**Directions for this task:**
Nothing other than the lines from the one containing "PLOS ONE | DOI:10.1371/journal.pone.0140033" through the last line of the data below should be output, each reproduced exactly.

Data to examine Start Marker

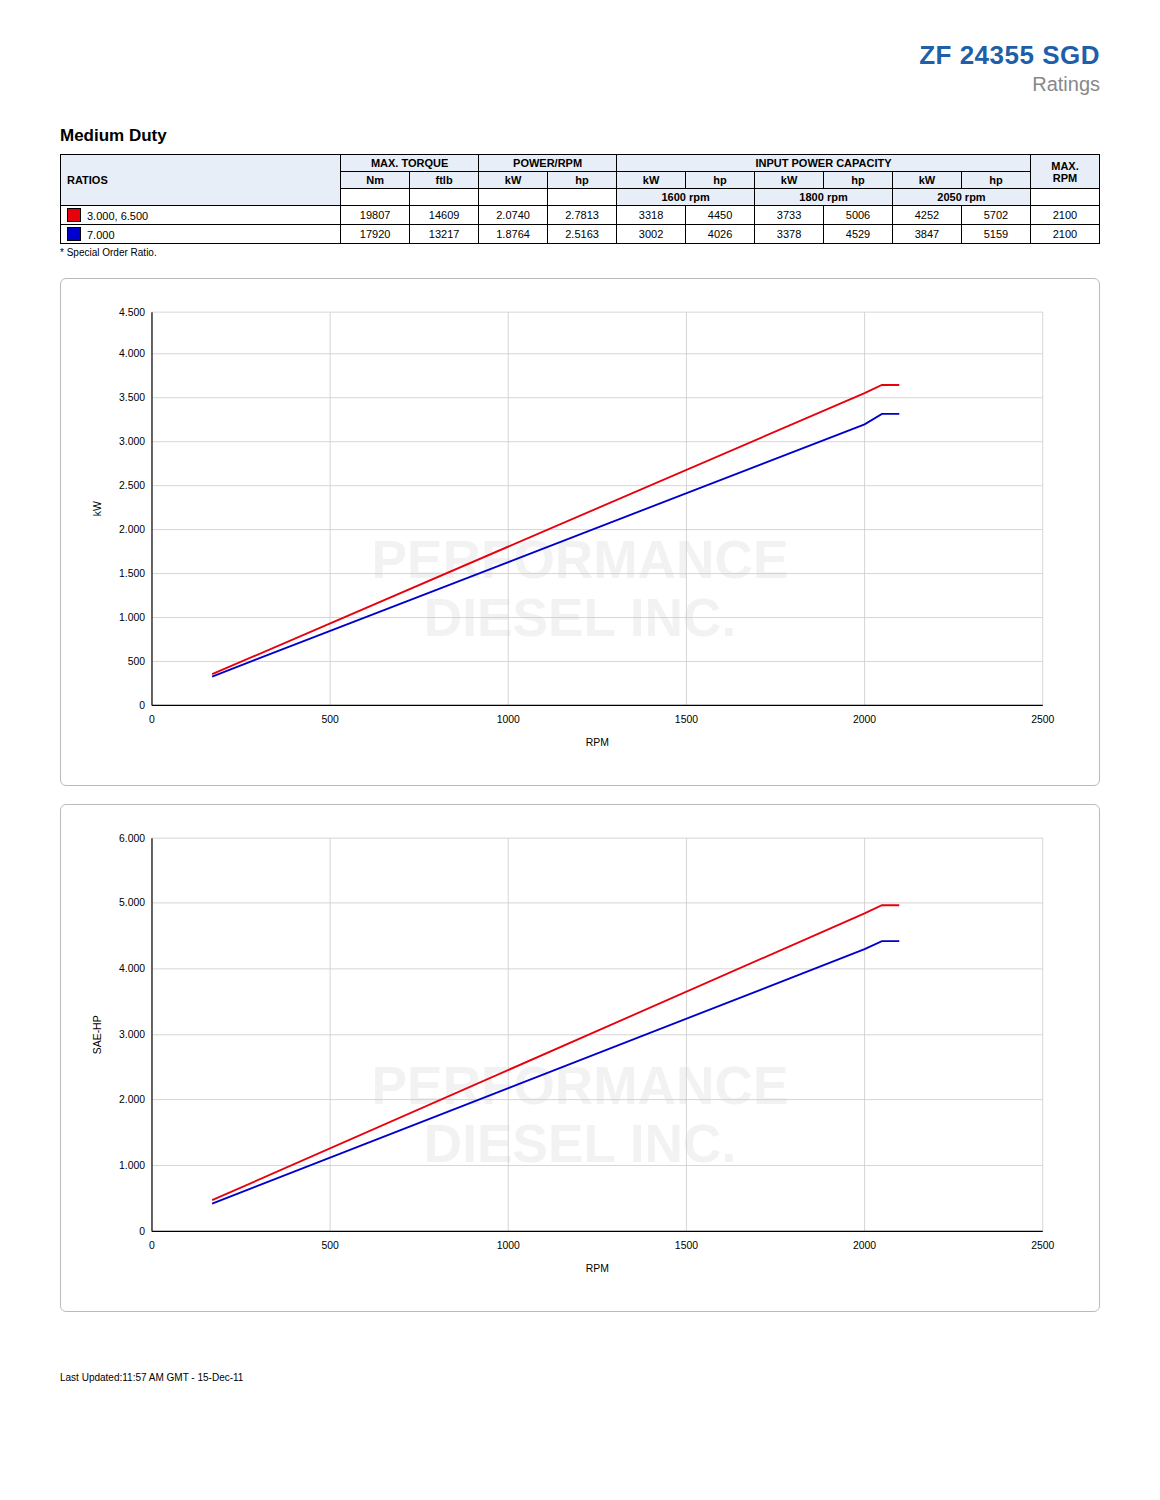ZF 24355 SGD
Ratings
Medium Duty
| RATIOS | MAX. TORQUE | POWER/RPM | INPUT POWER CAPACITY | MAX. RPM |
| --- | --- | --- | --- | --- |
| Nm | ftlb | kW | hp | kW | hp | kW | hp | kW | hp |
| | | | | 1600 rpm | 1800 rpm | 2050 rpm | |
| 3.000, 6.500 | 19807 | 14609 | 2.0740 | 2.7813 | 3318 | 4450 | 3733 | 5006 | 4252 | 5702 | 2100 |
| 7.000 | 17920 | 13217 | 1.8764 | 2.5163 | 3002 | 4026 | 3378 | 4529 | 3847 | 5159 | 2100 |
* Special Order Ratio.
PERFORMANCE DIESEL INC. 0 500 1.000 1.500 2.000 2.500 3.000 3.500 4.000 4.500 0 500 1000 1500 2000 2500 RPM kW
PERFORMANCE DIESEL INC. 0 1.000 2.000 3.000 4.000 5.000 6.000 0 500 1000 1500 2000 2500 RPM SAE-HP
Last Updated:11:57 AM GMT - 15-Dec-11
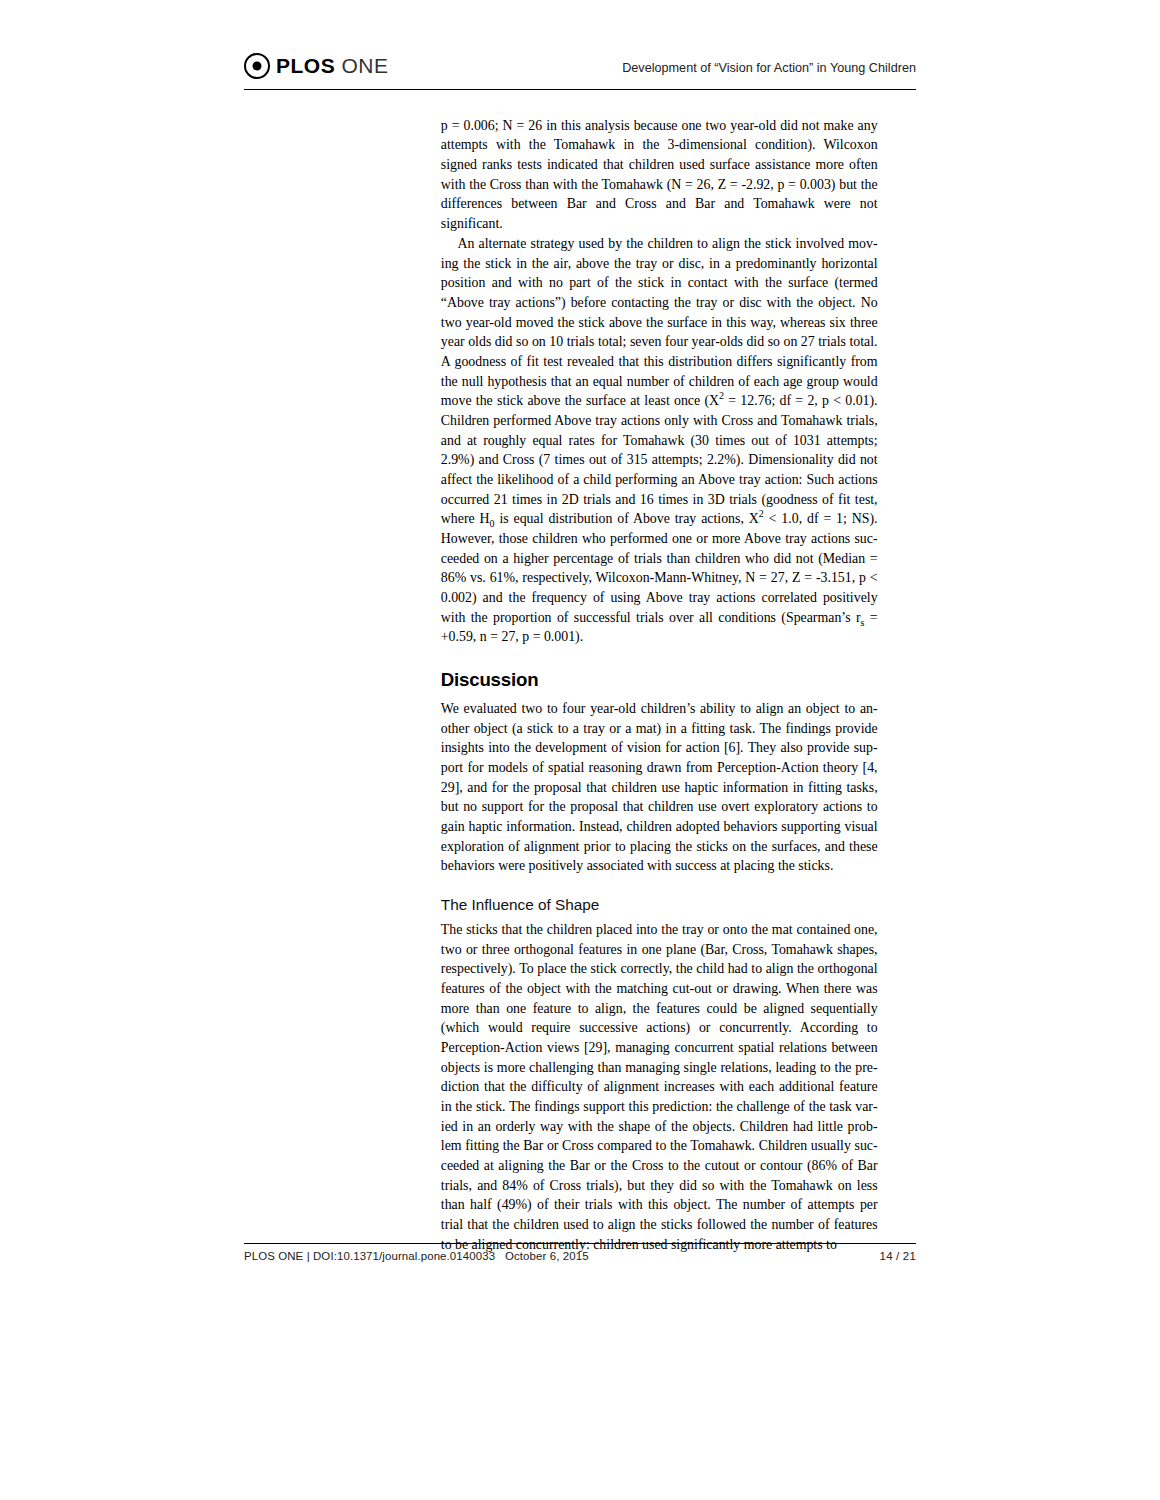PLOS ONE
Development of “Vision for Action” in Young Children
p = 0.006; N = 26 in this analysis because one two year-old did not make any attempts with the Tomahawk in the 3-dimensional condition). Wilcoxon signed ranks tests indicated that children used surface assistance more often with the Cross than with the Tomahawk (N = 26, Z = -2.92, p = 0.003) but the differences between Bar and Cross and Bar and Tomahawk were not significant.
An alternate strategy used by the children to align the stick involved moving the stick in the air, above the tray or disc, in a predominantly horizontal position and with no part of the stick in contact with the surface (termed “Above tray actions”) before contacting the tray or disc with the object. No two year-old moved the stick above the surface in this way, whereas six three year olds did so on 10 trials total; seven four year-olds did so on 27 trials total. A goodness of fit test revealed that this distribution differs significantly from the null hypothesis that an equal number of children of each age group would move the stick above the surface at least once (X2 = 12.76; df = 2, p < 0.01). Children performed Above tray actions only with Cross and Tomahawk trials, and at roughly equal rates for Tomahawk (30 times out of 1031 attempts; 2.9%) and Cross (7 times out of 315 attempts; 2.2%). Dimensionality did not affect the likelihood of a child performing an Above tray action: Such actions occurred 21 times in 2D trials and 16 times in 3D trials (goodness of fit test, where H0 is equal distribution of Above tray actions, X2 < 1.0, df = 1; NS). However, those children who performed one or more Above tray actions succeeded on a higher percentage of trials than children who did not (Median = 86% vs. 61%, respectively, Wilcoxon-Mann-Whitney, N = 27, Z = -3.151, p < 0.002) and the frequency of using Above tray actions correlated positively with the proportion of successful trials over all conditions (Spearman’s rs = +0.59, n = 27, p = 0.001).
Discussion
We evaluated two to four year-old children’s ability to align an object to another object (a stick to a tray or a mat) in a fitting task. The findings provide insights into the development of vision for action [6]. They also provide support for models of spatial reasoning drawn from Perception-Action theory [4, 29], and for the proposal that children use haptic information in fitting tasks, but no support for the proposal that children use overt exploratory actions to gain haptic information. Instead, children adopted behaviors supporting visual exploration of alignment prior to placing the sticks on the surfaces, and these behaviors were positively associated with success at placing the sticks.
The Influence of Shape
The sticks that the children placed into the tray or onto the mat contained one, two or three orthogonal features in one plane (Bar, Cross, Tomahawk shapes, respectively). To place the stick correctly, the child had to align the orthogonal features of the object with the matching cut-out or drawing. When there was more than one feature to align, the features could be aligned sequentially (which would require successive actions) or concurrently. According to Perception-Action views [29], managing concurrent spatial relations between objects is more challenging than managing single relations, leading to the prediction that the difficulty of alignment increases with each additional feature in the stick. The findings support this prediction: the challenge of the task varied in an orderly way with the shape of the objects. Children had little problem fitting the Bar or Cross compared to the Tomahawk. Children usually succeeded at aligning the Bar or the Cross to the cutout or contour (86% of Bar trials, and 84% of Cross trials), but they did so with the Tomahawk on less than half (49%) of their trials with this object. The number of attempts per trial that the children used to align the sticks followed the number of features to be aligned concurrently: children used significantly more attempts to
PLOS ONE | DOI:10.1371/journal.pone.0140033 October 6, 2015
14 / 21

Data to examine End Marker

**Written solution:**
PLOS ONE | DOI:10.1371/journal.pone.0140033 October 6, 2015
14 / 21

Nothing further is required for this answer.